Does the description clarify parameter syntax, constraints, interactions, or defaults beyond what the schema provides?

The input schema has 1 parameter with 0% description coverage (no schema descriptions), so the description carries the full burden. It doesn't explicitly mention the 'limit' parameter or its semantics, which is a gap. However, with only 1 parameter and a default value provided in the schema, the baseline is high. The description compensates somewhat by implying listing behavior, but doesn't fully explain parameter usage.

Input schemas describe structure but not intent. Descriptions should explain non-obvious parameter relationships and valid value ranges.

Purpose5/5

Does the description clearly state what the tool does and how it differs from similar tools?

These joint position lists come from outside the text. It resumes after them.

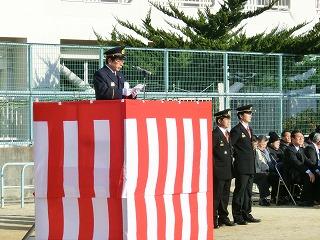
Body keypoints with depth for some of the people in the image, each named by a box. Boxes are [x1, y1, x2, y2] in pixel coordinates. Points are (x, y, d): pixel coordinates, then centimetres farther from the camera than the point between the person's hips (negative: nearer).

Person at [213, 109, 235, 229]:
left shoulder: (227, 133, 15)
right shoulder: (215, 134, -13)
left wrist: (231, 162, 17)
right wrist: (214, 168, -16)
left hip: (228, 171, 9)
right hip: (218, 171, -9)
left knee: (225, 195, 14)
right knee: (216, 195, -6)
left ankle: (223, 217, 22)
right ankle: (214, 219, -2)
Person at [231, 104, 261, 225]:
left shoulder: (249, 129, 17)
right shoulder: (236, 130, -11)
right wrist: (237, 156, -9)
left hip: (250, 167, 8)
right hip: (241, 167, -8)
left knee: (248, 191, 12)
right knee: (240, 191, -4)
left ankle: (246, 214, 19)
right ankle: (237, 216, -1)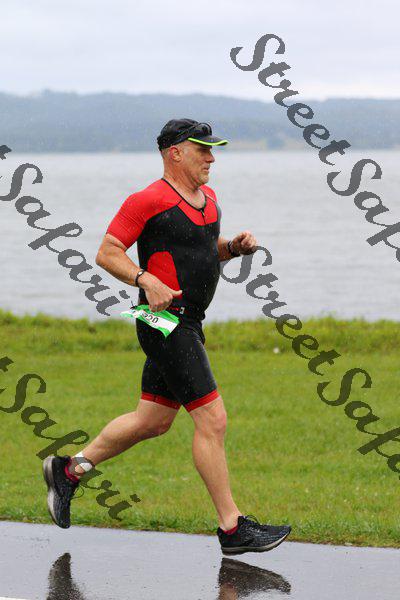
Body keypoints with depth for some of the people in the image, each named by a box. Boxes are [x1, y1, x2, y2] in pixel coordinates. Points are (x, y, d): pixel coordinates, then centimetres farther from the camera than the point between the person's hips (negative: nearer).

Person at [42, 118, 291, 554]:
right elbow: (107, 253, -11)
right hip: (166, 322, -10)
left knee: (152, 421, 16)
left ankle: (69, 471, 30)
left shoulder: (207, 197, 14)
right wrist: (147, 280, -25)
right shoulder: (149, 200, -13)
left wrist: (234, 246, 7)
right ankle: (232, 528, -6)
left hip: (189, 323, 10)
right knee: (212, 420, -11)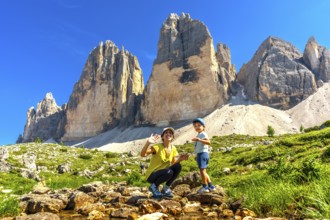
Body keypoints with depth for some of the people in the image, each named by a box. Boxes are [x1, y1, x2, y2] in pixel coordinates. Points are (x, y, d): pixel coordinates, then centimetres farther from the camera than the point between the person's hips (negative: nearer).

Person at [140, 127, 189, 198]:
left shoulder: (173, 149, -1)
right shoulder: (157, 147, -20)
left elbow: (173, 163, 3)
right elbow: (143, 154, -33)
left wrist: (180, 159, -16)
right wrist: (148, 143, -50)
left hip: (163, 174, 6)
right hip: (151, 175, -6)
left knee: (178, 166, -17)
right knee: (169, 172, -32)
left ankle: (166, 188, 1)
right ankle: (153, 186, -4)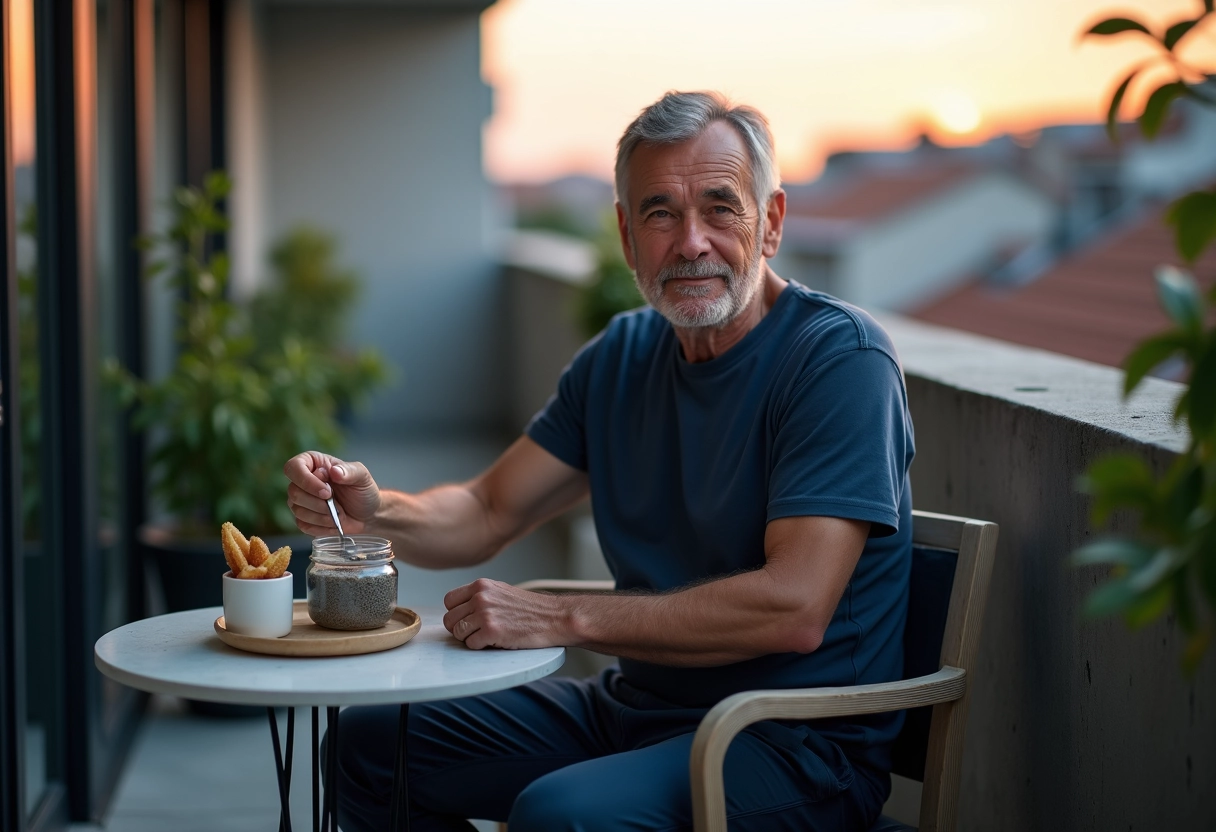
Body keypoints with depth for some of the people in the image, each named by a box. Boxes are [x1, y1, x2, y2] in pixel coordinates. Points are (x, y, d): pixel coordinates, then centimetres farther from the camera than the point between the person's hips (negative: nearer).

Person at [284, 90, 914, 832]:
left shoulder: (840, 358, -17)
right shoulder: (623, 356, 8)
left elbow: (794, 608, -26)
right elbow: (487, 516, 10)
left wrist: (562, 618, -24)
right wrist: (372, 510, -12)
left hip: (796, 742, -8)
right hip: (633, 708, 8)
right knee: (371, 742, 10)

The description clearly states the specific action ('List all available OpenAI assistants') and resource ('associated with the API key configured by the user'), distinguishing it from siblings like 'retrieve_assistant' (which gets one) and 'create_assistant' (which makes a new one). It explicitly mentions what information is returned ('IDs, names, and configurations'), making the purpose unambiguous.

Agents choose between tools based on descriptions. A clear purpose with a specific verb and resource helps agents select the right tool.

Usage Guidelines5/5

Does the description explain when to use this tool, when not to, or what alternatives exist?

The description provides explicit guidance on when to use this tool: 'This can be used to select an assistant to use in the ask_assistant_in_thread tool instead of creating a new one.' It names a specific alternative ('ask_assistant_in_thread') and clarifies the context (selection vs. creation), offering clear usage differentiation from siblings.

Agents often have multiple tools that could apply. Explicit usage guidance like "use X instead of Y when Z" prevents misuse.